Can you imagine being enrolled in a course with hundreds or even thousands of classmates? What about being responsible for teaching a course with that many students? It may seem like an impossible situation, but that's exactly what's happening at Virginia Tech in John Boyer's World Regions geography course with over 2,600 students in the fall term. This is a face-to-face course, but it's leveraging a wide range of technologies and online components to create an environment where learning can take place.
As reported by Marc Parry in The Chronicle of Higher Education, the Virginia Tech megaclass is making use of Skype, Ustream, game-like assessments, social media platforms, a Twitter hashtag, instant messaging, and polling systems to connect instructor, students and content. When I first heard about this I was curious to find out more about how the use of technology assists the delivery of these very large courses, especially when offered online.
For decades large class size has been considered undesirable and potentially detrimental to the learning process. As a young undergraduate I was cautioned to avoid large "auditorium courses" where it would be challenging to be seen and heard, and easy to get lost and lose focus. But a lot has changed since then in terms of how programs are administered and the availability of technologies that allow for more communication and interaction among members of large groups.
MOOCs and More
Finding evidence of large online courses is not difficult, and in fact, Massive Open Online Courses (a.k.a. MOOCs) are gaining popularity. Often formal in terms of structure and content these courses are facilitated by industry leaders and open to anyone who is interested in learning. I have participated (and lurked) in several MOOCs and found that they not only leverage a variety of technologies for communication and interaction (i.e., discussion forums, blog posts, wikis, live and recorded presentations, social media and networking sites, email newsletters), but also rely heavily on collaboration and contributions from participants. MOOC students, however, usually don't receive course credit or credentials for their work, at least not yet.
Last week edX was announced – a new project from Harvard University and Massachusetts Institute of Technology that will expand on the concept of the MOOC, building on the open course materials, delivery platforms, and online learning expertise already established though the universities' existing initiatives. Among the goals of the joint project are creating courses with a global reach and "provid[ing] a treasure trove of data on how students learn and how to teach them most effectively." The edX courses are also not credit bearing, but this may only be a matter of time.

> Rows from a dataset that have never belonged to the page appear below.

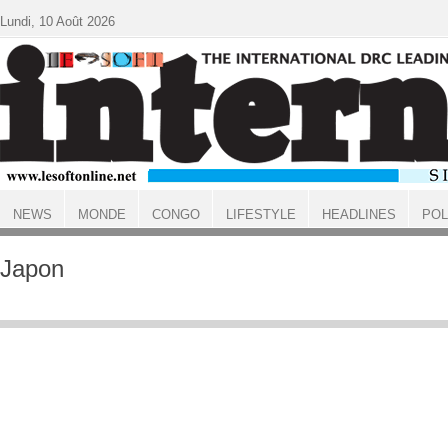
Aller au contenu principal
Lundi, 10 Août 2026
NEWS
MONDE
CONGO
LIFESTYLE
HEADLINES
POL
ACCUEIL
Japon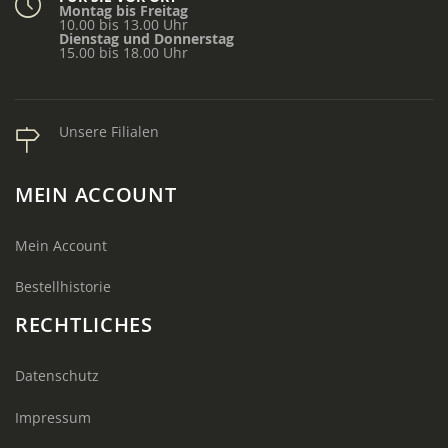
Montag bis Freitag
10.00 bis 13.00 Uhr
Dienstag und Donnerstag
15.00 bis 18.00 Uhr
Unsere Filialen
MEIN ACCOUNT
Mein Account
Bestellhistorie
RECHTLICHES
Datenschutz
Impressum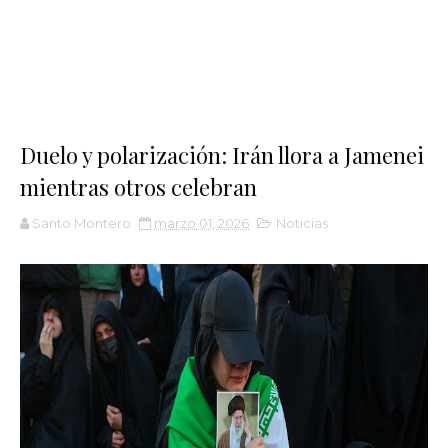
Duelo y polarización: Irán llora a Jamenei
mientras otros celebran
Santo Montero
marzo 01, 2026
Noticias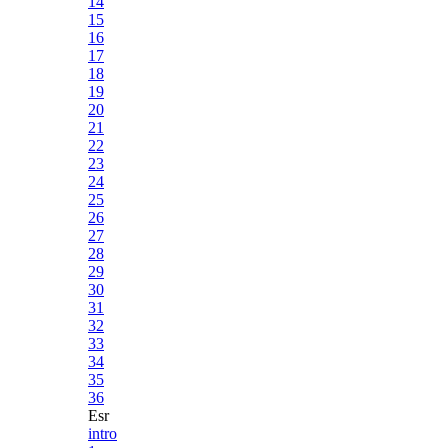
14
15
16
17
18
19
20
21
22
23
24
25
26
27
28
29
30
31
32
33
34
35
36
Esr
intro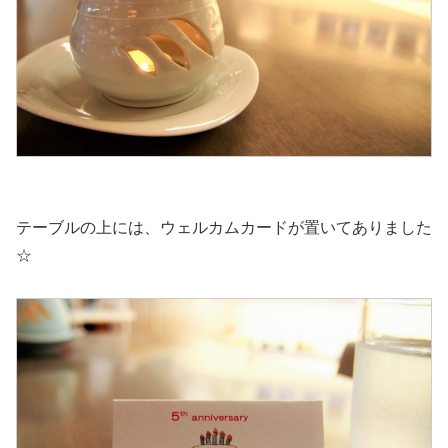
テーブルの上には、ウェルカムカードが置いてありました
☆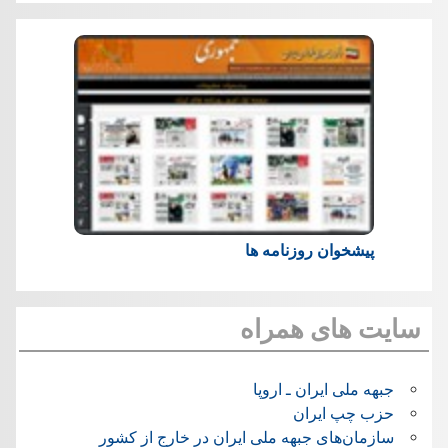
پیشخوان روزنامه ها
سایت های همراه
جبهه ملی ایران ـ اروپا
حزب چپ ایران
سازمان‌های جبهه ملی ایران در خارج از کشور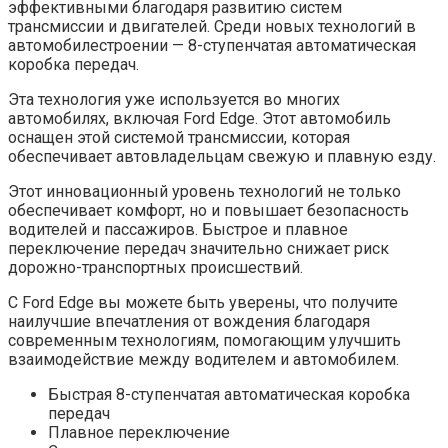
эффективными благодаря развитию систем
трансмиссии и двигателей. Среди новых технологий в
автомобилестроении — 8-ступенчатая автоматическая
коробка передач.
Эта технология уже используется во многих
автомобилях, включая Ford Edge. Этот автомобиль
оснащен этой системой трансмиссии, которая
обеспечивает автовладельцам свежую и плавную езду.
Этот инновационный уровень технологий не только
обеспечивает комфорт, но и повышает безопасность
водителей и пассажиров. Быстрое и плавное
переключение передач значительно снижает риск
дорожно-транспортных происшествий.
С Ford Edge вы можете быть уверены, что получите
наилучшие впечатления от вождения благодаря
современным технологиям, помогающим улучшить
взаимодействие между водителем и автомобилем.
Быстрая 8-ступенчатая автоматическая коробка
передач
Плавное переключение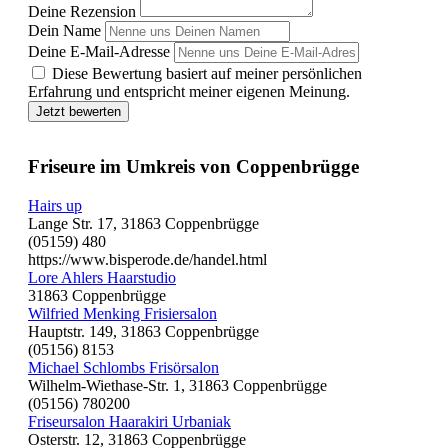
Deine Rezension
Dein Name
Deine E-Mail-Adresse
Diese Bewertung basiert auf meiner persönlichen
Erfahrung und entspricht meiner eigenen Meinung.
Jetzt bewerten
Friseure im Umkreis von Coppenbrügge
Hairs up
Lange Str. 17, 31863 Coppenbrügge
(05159) 480
https://www.bisperode.de/handel.html
Lore Ahlers Haarstudio
31863 Coppenbrügge
Wilfried Menking Frisiersalon
Hauptstr. 149, 31863 Coppenbrügge
(05156) 8153
Michael Schlombs Frisörsalon
Wilhelm-Wiethase-Str. 1, 31863 Coppenbrügge
(05156) 780200
Friseursalon Haarakiri Urbaniak
Osterstr. 12, 31863 Coppenbrügge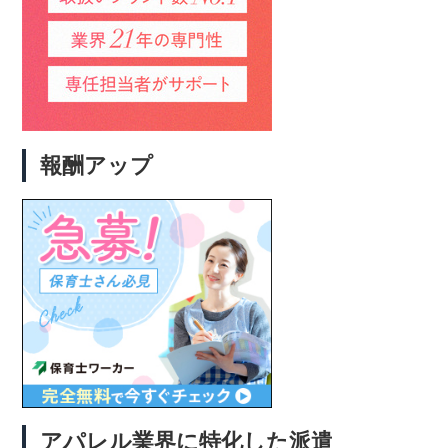
報酬アップ
アパレル業界に特化した派遣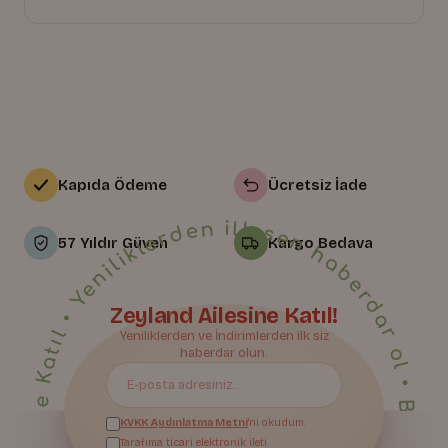
Kapıda Ödeme
Ücretsiz İade
• Yeniliklerden ilk sen haberdar ol • Bize Katıl • Yeniliklerden ilk sen haberdar ol • Bize Katıl • Yeniliklerden ilk sen haberdar ol • Bize Katıl • Yeniliklerden ilk sen haberdar ol • Bize Katıl • Yeniliklerden ilk sen haberdar ol • Bize Katıl • Yeniliklerden ilk sen haberdar ol • Bize Katıl • Yeniliklerden ilk sen haberdar ol • Bize Katıl • Yeniliklerden ilk sen haberdar ol • Bize Katıl • Yeniliklerden ilk sen haberdar ol • Bize Katıl • Yeniliklerden ilk sen haberdar ol • Bize Katıl • Yeniliklerden ilk sen haberdar ol • Bize Katıl • Yeniliklerden ilk sen haberdar ol • Bize Katıl • Yeniliklerden ilk sen haberdar ol • Bize Katıl • Yeniliklerden ilk sen haberdar ol • Bize Katıl • Yeniliklerden ilk sen haberdar ol • Bize Katıl • Yeniliklerden ilk sen haberdar ol • Bize Katıl • Yeniliklerden ilk sen haberdar ol • Bize Katıl • Yeniliklerden ilk sen haberdar ol • Bize Katıl • Yeniliklerden ilk sen haberdar ol •
57 Yıldır Güven
Kargo Bedava
Zeyland Ailesine Katıl!
Yeniliklerden ve İndirimlerden ilk siz
Bize Katıl
haberdar olun.
KVKK Aydınlatma Metni
'ni okudum.
Tarafıma ticari elektronik ileti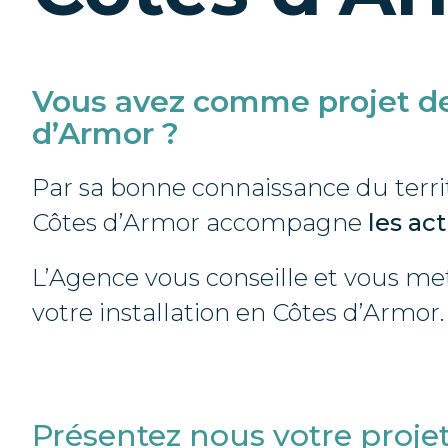
Vous avez comme projet de
d’Armor ?
Par sa bonne connaissance du territ
Côtes d’Armor accompagne
les act
L’Agence vous conseille et vous met 
votre installation en Côtes d’Armor.
Présentez nous votre proj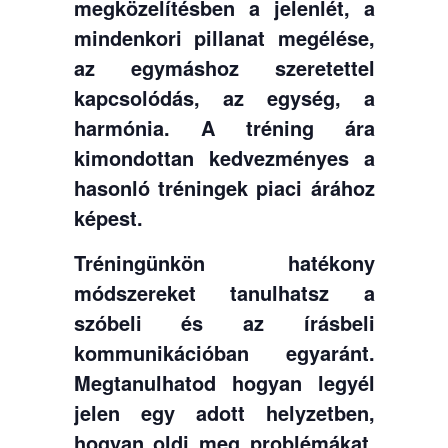
megközelítésben a jelenlét, a
mindenkori pillanat megélése,
az egymáshoz szeretettel
kapcsolódás, az egység, a
harmónia. A tréning ára
kimondottan kedvezményes a
hasonló tréningek piaci árához
képest.
Tréningünkön hatékony
módszereket tanulhatsz a
szóbeli és az írásbeli
kommunikációban egyaránt.
Megtanulhatod hogyan legyél
jelen egy adott helyzetben,
hogyan oldj meg problémákat,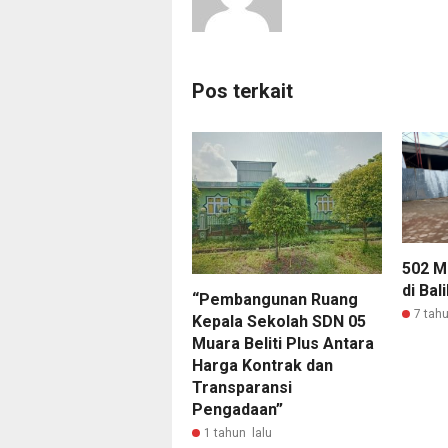
Pos terkait
502 Mi
di Bal
“Pembangunan Ruang
7 tahu
Kepala Sekolah SDN 05
Muara Beliti Plus Antara
Harga Kontrak dan
Transparansi
Pengadaan”
1 tahun lalu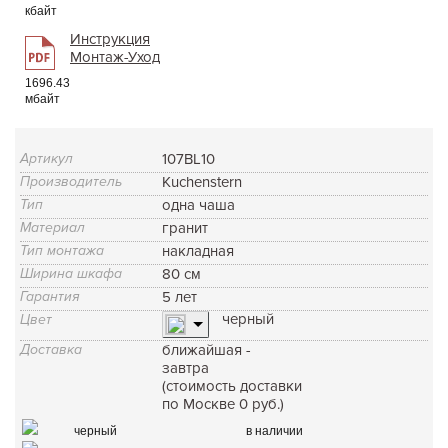
кбайт
Инструкция
Монтаж-Уход
1696.43
мбайт
Артикул
107BL10
Производитель
Kuchenstern
Тип
одна чаша
Материал
гранит
Тип монтажа
накладная
Ширина шкафа
80 см
Гарантия
5 лет
черный
Цвет
Доставка
ближайшая -
завтра
(стоимость доставки
по Москве 0 руб.)
черный
в наличии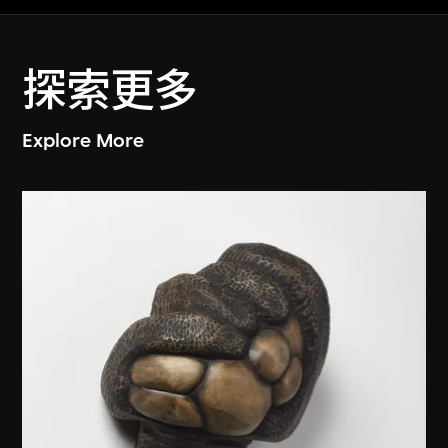
探索更多
Explore More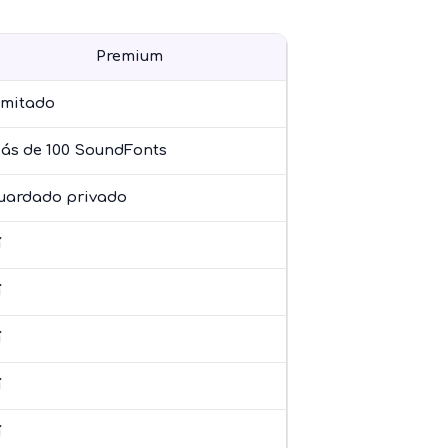
Premium
limitado
ás de 100 SoundFonts
uardado privado
í
í
í
í
í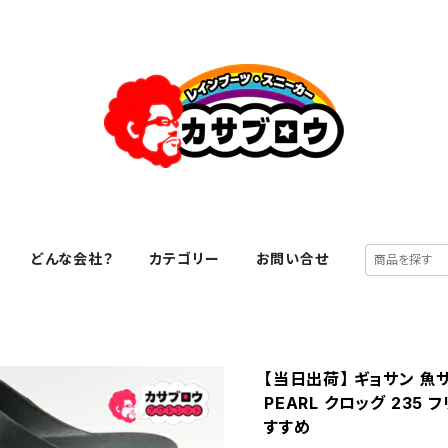
どんな会社？
カテゴリー
お問い合せ
【当日出荷】 ギョサン 魚
PEARL クロッグ 235
すすめ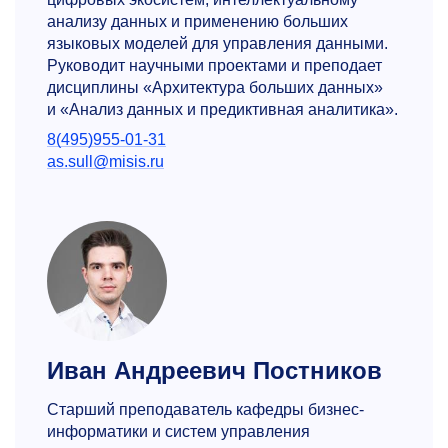
анализу данных и применению больших
языковых моделей для управления данными.
Руководит научными проектами и преподает
дисциплины «Архитектура больших данных»
и «Анализ данных и предиктивная аналитика».
8(495)955-01-31
as.sull@misis.ru
Иван Андреевич Постников
Старший преподаватель кафедры бизнес-
информатики и систем управления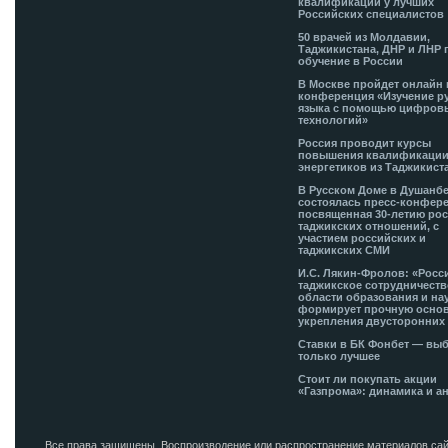
квалификации у лучших
Российских специалистов
50 врачей из Молдавии,
Таджикистана, ДНР и ЛНР 
обучение в России
В Москве пройдет онлайн 
конференция «Изучение р
языка с помощью цифров
технологий»
Россия проводит курсы
повышения квалификации
энергетиков из Таджикист
В Русском Доме в Душанб
состоялась пресс-конфере
посвященная 30-летию рос
таджикских отношений, с
участием российских и
таджикских СМИ
И.С. Лякин-Фролов: «Росс
таджикское сотрудничеств
области образования и на
формирует прочную основ
укрепления двусторонних 
Ставки в БК Фонбет — вы
только лучшее
Стоит ли покупать акции
«Газпрома»: динамика и а
Все права защищены. Воспроизводение или распространение материалов сай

The program will offer courses beginning this fall that include assessments and "certificates of mastery in the subject" upon course completion with a passing grade.
Instructors and Infrastructure
Regardless of the technologies available, including recent news about essay grading robots, an instructor is critical to the success of a megaclass. If you read the more than 150 comments posted to the Chronicle article online, you will see that many of them are Boyer's current and former students. The instructor's engaging manner and subject matter expertise are lauded; along with a university culture that embraces this kind of experimentation and departure from the norm.
Just as online delivery is not the best solution for all types of courses, large class size may not be ideal for all online courses. Currently enrolled in a large-scale course through Coursera, Jeff Selingo points out that "to pull this off, you need both – a marketable subject/topic and a dynamic professor."
Benefits and Challenges Ahead
There is a draw to expanding online courses, which are not limited by the number of actual seats in a physical classroom. Increasing the numbers of online courses and/or class sizes are ways for programs and institutions to deal with shrinking budgets. But the successful megaclass it seems is not just a bigger version of a traditional-sized course. It involves a great deal of additional support and a willingness to try new approaches to communication, interaction, and assessment.
Students and instructors also need to be prepared to engage in these learning environments. Students in large courses, face-to-face and online, may experience similar challenges and the need to develop strong learning skills and characteristics, such as time management, persistence, initiative, and a high comfort level with technology and an online presence. Instructors need to be aware of their options for managing large online courses and the support available though their institutions (i.e., training, software and hardware, teaching assistants). Consider experiencing a megaclass or MOOC as a student participant, before taking the helm as the instructor.
The potential of these courses is uncertain and we are just beginning to find out what works and what doesn’t in the context of various technologies, academic disciplines, and learning objectives. What do you think? Let us know about your experiences in courses with large class sizes. Would you be willing to enroll in or teach a megaclass?